What to do: Would you repeat each of the lines below exactly?

Excerpts from a dataset

== Segment start ==

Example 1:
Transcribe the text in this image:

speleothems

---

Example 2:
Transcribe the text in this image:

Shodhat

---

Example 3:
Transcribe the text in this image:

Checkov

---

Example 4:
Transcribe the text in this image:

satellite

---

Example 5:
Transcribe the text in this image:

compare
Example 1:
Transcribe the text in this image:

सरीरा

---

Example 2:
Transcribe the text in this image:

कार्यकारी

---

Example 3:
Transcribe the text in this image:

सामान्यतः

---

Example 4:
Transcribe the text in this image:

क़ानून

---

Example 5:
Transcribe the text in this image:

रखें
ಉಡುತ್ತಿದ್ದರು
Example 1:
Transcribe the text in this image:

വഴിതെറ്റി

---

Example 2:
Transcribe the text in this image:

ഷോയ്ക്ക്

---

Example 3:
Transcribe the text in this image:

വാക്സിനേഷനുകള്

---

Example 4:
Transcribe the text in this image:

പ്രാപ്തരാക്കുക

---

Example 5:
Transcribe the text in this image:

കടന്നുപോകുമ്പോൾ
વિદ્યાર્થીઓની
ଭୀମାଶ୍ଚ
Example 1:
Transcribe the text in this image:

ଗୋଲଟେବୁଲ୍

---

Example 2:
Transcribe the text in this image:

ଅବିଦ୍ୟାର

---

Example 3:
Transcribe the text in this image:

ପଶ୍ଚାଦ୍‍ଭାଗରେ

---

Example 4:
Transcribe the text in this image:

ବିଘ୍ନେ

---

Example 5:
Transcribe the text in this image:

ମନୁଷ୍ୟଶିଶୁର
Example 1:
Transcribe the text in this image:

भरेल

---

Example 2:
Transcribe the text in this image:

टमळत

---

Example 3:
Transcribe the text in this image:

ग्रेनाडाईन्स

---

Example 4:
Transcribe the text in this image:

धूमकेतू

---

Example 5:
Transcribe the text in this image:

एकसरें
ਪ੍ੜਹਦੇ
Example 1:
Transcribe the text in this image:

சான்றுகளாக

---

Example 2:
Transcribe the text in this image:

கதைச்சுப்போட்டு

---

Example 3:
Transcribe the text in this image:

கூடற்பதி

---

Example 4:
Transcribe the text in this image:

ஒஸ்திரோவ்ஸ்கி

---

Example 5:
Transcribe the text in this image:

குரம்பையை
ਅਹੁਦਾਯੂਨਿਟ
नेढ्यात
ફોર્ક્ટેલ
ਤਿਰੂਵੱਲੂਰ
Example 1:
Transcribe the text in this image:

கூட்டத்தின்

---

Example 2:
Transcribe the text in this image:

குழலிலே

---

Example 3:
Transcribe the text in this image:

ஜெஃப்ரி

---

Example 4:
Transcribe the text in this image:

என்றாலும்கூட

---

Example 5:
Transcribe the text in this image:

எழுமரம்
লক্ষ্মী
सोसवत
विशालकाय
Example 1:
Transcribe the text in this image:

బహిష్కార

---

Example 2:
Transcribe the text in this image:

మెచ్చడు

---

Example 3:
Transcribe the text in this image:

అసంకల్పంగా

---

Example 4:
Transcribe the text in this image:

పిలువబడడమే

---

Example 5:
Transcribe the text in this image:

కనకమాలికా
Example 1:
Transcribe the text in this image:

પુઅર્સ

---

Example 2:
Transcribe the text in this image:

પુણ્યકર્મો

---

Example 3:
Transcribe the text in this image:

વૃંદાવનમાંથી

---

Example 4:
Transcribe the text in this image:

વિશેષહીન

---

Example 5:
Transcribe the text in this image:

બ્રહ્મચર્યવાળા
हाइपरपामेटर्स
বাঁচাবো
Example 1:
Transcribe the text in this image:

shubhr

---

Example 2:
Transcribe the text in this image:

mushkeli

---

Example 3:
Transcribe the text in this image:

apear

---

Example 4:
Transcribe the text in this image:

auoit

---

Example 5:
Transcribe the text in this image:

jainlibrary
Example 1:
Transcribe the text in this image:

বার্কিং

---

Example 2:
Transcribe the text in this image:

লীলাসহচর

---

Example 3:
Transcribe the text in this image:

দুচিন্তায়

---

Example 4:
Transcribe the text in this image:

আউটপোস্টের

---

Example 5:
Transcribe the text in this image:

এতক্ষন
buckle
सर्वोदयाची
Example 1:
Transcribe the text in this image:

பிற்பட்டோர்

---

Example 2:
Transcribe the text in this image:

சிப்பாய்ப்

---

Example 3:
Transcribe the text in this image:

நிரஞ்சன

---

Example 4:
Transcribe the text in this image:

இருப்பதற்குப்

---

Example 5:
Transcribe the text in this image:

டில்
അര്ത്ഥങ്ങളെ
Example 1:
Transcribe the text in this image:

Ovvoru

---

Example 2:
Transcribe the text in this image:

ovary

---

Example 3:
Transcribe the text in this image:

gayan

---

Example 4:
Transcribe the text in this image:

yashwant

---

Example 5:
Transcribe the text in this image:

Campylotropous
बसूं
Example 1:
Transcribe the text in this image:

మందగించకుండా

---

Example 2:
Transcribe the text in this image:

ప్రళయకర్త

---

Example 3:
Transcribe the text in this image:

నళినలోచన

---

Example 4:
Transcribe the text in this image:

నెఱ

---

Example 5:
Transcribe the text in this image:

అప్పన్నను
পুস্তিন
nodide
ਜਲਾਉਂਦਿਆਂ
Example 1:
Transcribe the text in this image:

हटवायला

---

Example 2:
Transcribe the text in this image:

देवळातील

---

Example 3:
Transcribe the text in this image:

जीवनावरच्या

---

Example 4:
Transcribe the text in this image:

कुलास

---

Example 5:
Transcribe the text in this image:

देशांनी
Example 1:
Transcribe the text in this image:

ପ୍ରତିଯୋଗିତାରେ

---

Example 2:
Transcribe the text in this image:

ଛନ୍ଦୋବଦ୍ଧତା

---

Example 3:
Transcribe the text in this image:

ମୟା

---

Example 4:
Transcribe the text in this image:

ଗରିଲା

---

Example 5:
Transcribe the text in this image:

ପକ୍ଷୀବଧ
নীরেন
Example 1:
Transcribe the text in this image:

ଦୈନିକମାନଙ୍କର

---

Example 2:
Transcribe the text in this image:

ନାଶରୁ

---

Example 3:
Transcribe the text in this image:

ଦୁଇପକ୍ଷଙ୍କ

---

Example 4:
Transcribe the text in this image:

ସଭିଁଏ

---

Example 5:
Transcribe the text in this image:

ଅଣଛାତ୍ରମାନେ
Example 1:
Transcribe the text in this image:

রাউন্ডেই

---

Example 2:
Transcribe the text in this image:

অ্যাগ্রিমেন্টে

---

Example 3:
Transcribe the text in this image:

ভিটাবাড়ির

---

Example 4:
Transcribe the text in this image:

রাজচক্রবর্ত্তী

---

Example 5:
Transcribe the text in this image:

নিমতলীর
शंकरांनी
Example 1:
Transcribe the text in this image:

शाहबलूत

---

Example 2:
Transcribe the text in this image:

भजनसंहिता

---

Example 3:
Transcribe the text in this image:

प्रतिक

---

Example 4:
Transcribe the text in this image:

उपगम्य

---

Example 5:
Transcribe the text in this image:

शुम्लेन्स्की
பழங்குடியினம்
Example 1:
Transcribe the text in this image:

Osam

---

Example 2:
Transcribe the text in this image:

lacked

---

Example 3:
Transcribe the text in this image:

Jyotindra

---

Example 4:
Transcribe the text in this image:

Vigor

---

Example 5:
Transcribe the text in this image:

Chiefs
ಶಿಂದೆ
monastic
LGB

== Segment end ==

Task solution:
Example 1:
Transcribe the text in this image:

speleothems

---

Example 2:
Transcribe the text in this image:

Shodhat

---

Example 3:
Transcribe the text in this image:

Checkov

---

Example 4:
Transcribe the text in this image:

satellite

---

Example 5:
Transcribe the text in this image:

compare
Example 1:
Transcribe the text in this image:

सरीरा

---

Example 2:
Transcribe the text in this image:

कार्यकारी

---

Example 3:
Transcribe the text in this image:

सामान्यतः

---

Example 4:
Transcribe the text in this image:

क़ानून

---

Example 5:
Transcribe the text in this image:

रखें
ಉಡುತ್ತಿದ್ದರು
Example 1:
Transcribe the text in this image:

വഴിതെറ്റി

---

Example 2:
Transcribe the text in this image:

ഷോയ്ക്ക്

---

Example 3:
Transcribe the text in this image:

വാക്സിനേഷനുകള്

---

Example 4:
Transcribe the text in this image:

പ്രാപ്തരാക്കുക

---

Example 5:
Transcribe the text in this image:

കടന്നുപോകുമ്പോൾ
વિદ્યાર્થીઓની
ଭୀମାଶ୍ଚ
Example 1:
Transcribe the text in this image:

ଗୋଲଟେବୁଲ୍

---

Example 2:
Transcribe the text in this image:

ଅବିଦ୍ୟାର

---

Example 3:
Transcribe the text in this image:

ପଶ୍ଚାଦ୍‍ଭାଗରେ

---

Example 4:
Transcribe the text in this image:

ବିଘ୍ନେ

---

Example 5:
Transcribe the text in this image:

ମନୁଷ୍ୟଶିଶୁର
Example 1:
Transcribe the text in this image:

भरेल

---

Example 2:
Transcribe the text in this image:

टमळत

---

Example 3:
Transcribe the text in this image:

ग्रेनाडाईन्स

---

Example 4:
Transcribe the text in this image:

धूमकेतू

---

Example 5:
Transcribe the text in this image:

एकसरें
ਪ੍ੜਹਦੇ
Example 1:
Transcribe the text in this image:

சான்றுகளாக

---

Example 2:
Transcribe the text in this image:

கதைச்சுப்போட்டு

---

Example 3:
Transcribe the text in this image:

கூடற்பதி

---

Example 4:
Transcribe the text in this image:

ஒஸ்திரோவ்ஸ்கி

---

Example 5:
Transcribe the text in this image:

குரம்பையை
ਅਹੁਦਾਯੂਨਿਟ
नेढ्यात
ફોર્ક્ટેલ
ਤਿਰੂਵੱਲੂਰ
Example 1:
Transcribe the text in this image:

கூட்டத்தின்

---

Example 2:
Transcribe the text in this image:

குழலிலே

---

Example 3:
Transcribe the text in this image:

ஜெஃப்ரி

---

Example 4:
Transcribe the text in this image:

என்றாலும்கூட

---

Example 5:
Transcribe the text in this image:

எழுமரம்
লক্ষ্মী
सोसवत
विशालकाय
Example 1:
Transcribe the text in this image:

బహిష్కార

---

Example 2:
Transcribe the text in this image:

మెచ్చడు

---

Example 3:
Transcribe the text in this image:

అసంకల్పంగా

---

Example 4:
Transcribe the text in this image:

పిలువబడడమే

---

Example 5:
Transcribe the text in this image:

కనకమాలికా
Example 1:
Transcribe the text in this image:

પુઅર્સ

---

Example 2:
Transcribe the text in this image:

પુણ્યકર્મો

---

Example 3:
Transcribe the text in this image:

વૃંદાવનમાંથી

---

Example 4:
Transcribe the text in this image:

વિશેષહીન

---

Example 5:
Transcribe the text in this image:

બ્રહ્મચર્યવાળા
हाइपरपामेटर्स
বাঁচাবো
Example 1:
Transcribe the text in this image:

shubhr

---

Example 2:
Transcribe the text in this image:

mushkeli

---

Example 3:
Transcribe the text in this image:

apear

---

Example 4:
Transcribe the text in this image:

auoit

---

Example 5:
Transcribe the text in this image:

jainlibrary
Example 1:
Transcribe the text in this image:

বার্কিং

---

Example 2:
Transcribe the text in this image:

লীলাসহচর

---

Example 3:
Transcribe the text in this image:

দুচিন্তায়

---

Example 4:
Transcribe the text in this image:

আউটপোস্টের

---

Example 5:
Transcribe the text in this image:

এতক্ষন
buckle
सर्वोदयाची
Example 1:
Transcribe the text in this image:

பிற்பட்டோர்

---

Example 2:
Transcribe the text in this image:

சிப்பாய்ப்

---

Example 3:
Transcribe the text in this image:

நிரஞ்சன

---

Example 4:
Transcribe the text in this image:

இருப்பதற்குப்

---

Example 5:
Transcribe the text in this image:

டில்
അര്ത്ഥങ്ങളെ
Example 1:
Transcribe the text in this image:

Ovvoru

---

Example 2:
Transcribe the text in this image:

ovary

---

Example 3:
Transcribe the text in this image:

gayan

---

Example 4:
Transcribe the text in this image:

yashwant

---

Example 5:
Transcribe the text in this image:

Campylotropous
बसूं
Example 1:
Transcribe the text in this image:

మందగించకుండా

---

Example 2:
Transcribe the text in this image:

ప్రళయకర్త

---

Example 3:
Transcribe the text in this image:

నళినలోచన

---

Example 4:
Transcribe the text in this image:

నెఱ

---

Example 5:
Transcribe the text in this image:

అప్పన్నను
পুস্তিন
nodide
ਜਲਾਉਂਦਿਆਂ
Example 1:
Transcribe the text in this image:

हटवायला

---

Example 2:
Transcribe the text in this image:

देवळातील

---

Example 3:
Transcribe the text in this image:

जीवनावरच्या

---

Example 4:
Transcribe the text in this image:

कुलास

---

Example 5:
Transcribe the text in this image:

देशांनी
Example 1:
Transcribe the text in this image:

ପ୍ରତିଯୋଗିତାରେ

---

Example 2:
Transcribe the text in this image:

ଛନ୍ଦୋବଦ୍ଧତା

---

Example 3:
Transcribe the text in this image:

ମୟା

---

Example 4:
Transcribe the text in this image:

ଗରିଲା

---

Example 5:
Transcribe the text in this image:

ପକ୍ଷୀବଧ
নীরেন
Example 1:
Transcribe the text in this image:

ଦୈନିକମାନଙ୍କର

---

Example 2:
Transcribe the text in this image:

ନାଶରୁ

---

Example 3:
Transcribe the text in this image:

ଦୁଇପକ୍ଷଙ୍କ

---

Example 4:
Transcribe the text in this image:

ସଭିଁଏ

---

Example 5:
Transcribe the text in this image:

ଅଣଛାତ୍ରମାନେ
Example 1:
Transcribe the text in this image:

রাউন্ডেই

---

Example 2:
Transcribe the text in this image:

অ্যাগ্রিমেন্টে

---

Example 3:
Transcribe the text in this image:

ভিটাবাড়ির

---

Example 4:
Transcribe the text in this image:

রাজচক্রবর্ত্তী

---

Example 5:
Transcribe the text in this image:

নিমতলীর
शंकरांनी
Example 1:
Transcribe the text in this image:

शाहबलूत

---

Example 2:
Transcribe the text in this image:

भजनसंहिता

---

Example 3:
Transcribe the text in this image:

प्रतिक

---

Example 4:
Transcribe the text in this image:

उपगम्य

---

Example 5:
Transcribe the text in this image:

शुम्लेन्स्की
பழங்குடியினம்
Example 1:
Transcribe the text in this image:

Osam

---

Example 2:
Transcribe the text in this image:

lacked

---

Example 3:
Transcribe the text in this image:

Jyotindra

---

Example 4:
Transcribe the text in this image:

Vigor

---

Example 5:
Transcribe the text in this image:

Chiefs
ಶಿಂದೆ
monastic
LGB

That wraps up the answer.